* Requirement: Set down, exactly as written, the lines from the top of the data to the line that holds "Rate on request", and omit the pictures.
** Opening Data for the task block **
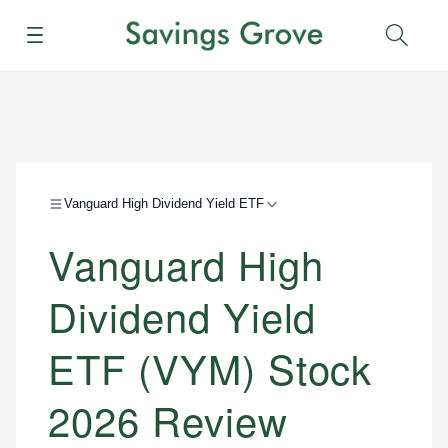
Menu
Sear
Vanguard High Dividend Yield ETF
Vanguard High
Dividend Yield
ETF (VYM) Stock
2026 Review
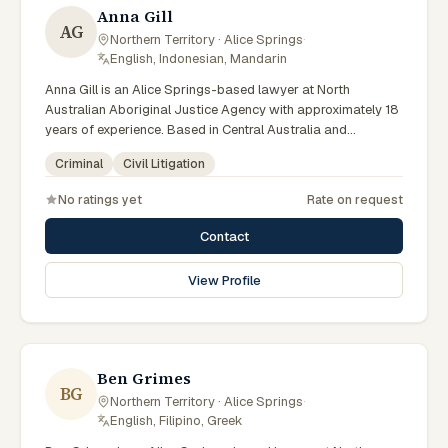
Anna Gill
AG
Northern Territory · Alice Springs
·
English, Indonesian, Mandarin
Anna Gill is an Alice Springs-based lawyer at North
Australian Aboriginal Justice Agency with approximately 18
years of experience. Based in Central Australia and
practising from Alice Springs and surrounding communities
Criminal
Civil Litigation
including Tennant Creek, Yulara, Hermannsburg, Yuendumu
and the wider Barkly and MacDonnell regions, they advise
No ratings yet
Rate on request
clients on criminal, civil litigation matters across Northern
Territory courts, tribunals and regulatory processes.
Contact
Regional Managing Solicitor at NAAJA Southern Region.
Manages CAALAS local court practice in Alice Springs.
View Profile
Mentors junior lawyers on bush court matters. Clients
seeking specialist legal support in Alice Springs can contact
Gill for practical, commercially minded advice grounded in
current Northern Territory practice.
Ben Grimes
BG
Northern Territory · Alice Springs
·
English, Filipino, Greek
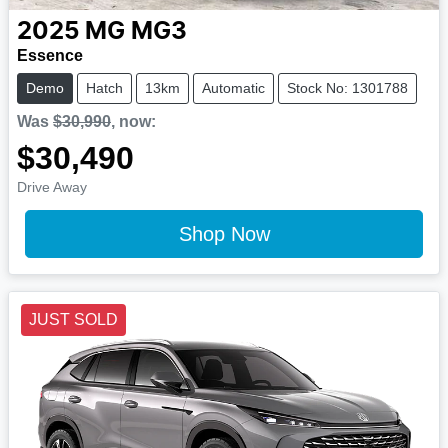
2025
MG
MG3
Essence
Demo
Hatch
13km
Automatic
Stock No: 1301788
Was
$30,990
,
now
:
$30,490
Drive Away
Shop Now
JUST SOLD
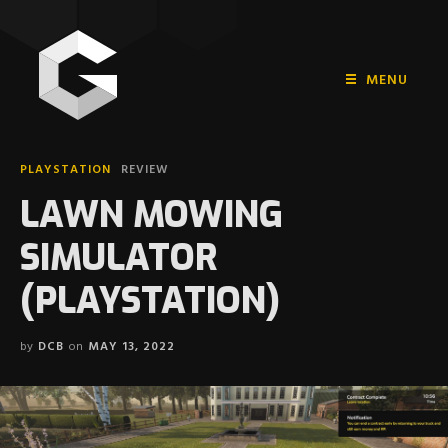
MENU
HOME
PLAYSTATION
REVIEW
PLAYSTATION
LAWN MOWING
NINTENDO
SIMULATOR
XBOX
(PLAYSTATION)
by
DCB
on
MAY 13, 2022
** Closing Data for the task block **
* Exercise solution:
Menu
Sear
Vanguard High Dividend Yield ETF
Vanguard High
Dividend Yield
ETF (VYM) Stock
2026 Review
Anna Gill
AG
Northern Territory · Alice Springs
·
English, Indonesian, Mandarin
Anna Gill is an Alice Springs-based lawyer at North
Australian Aboriginal Justice Agency with approximately 18
years of experience. Based in Central Australia and
practising from Alice Springs and surrounding communities
Criminal
Civil Litigation
including Tennant Creek, Yulara, Hermannsburg, Yuendumu
and the wider Barkly and MacDonnell regions, they advise
No ratings yet
Rate on request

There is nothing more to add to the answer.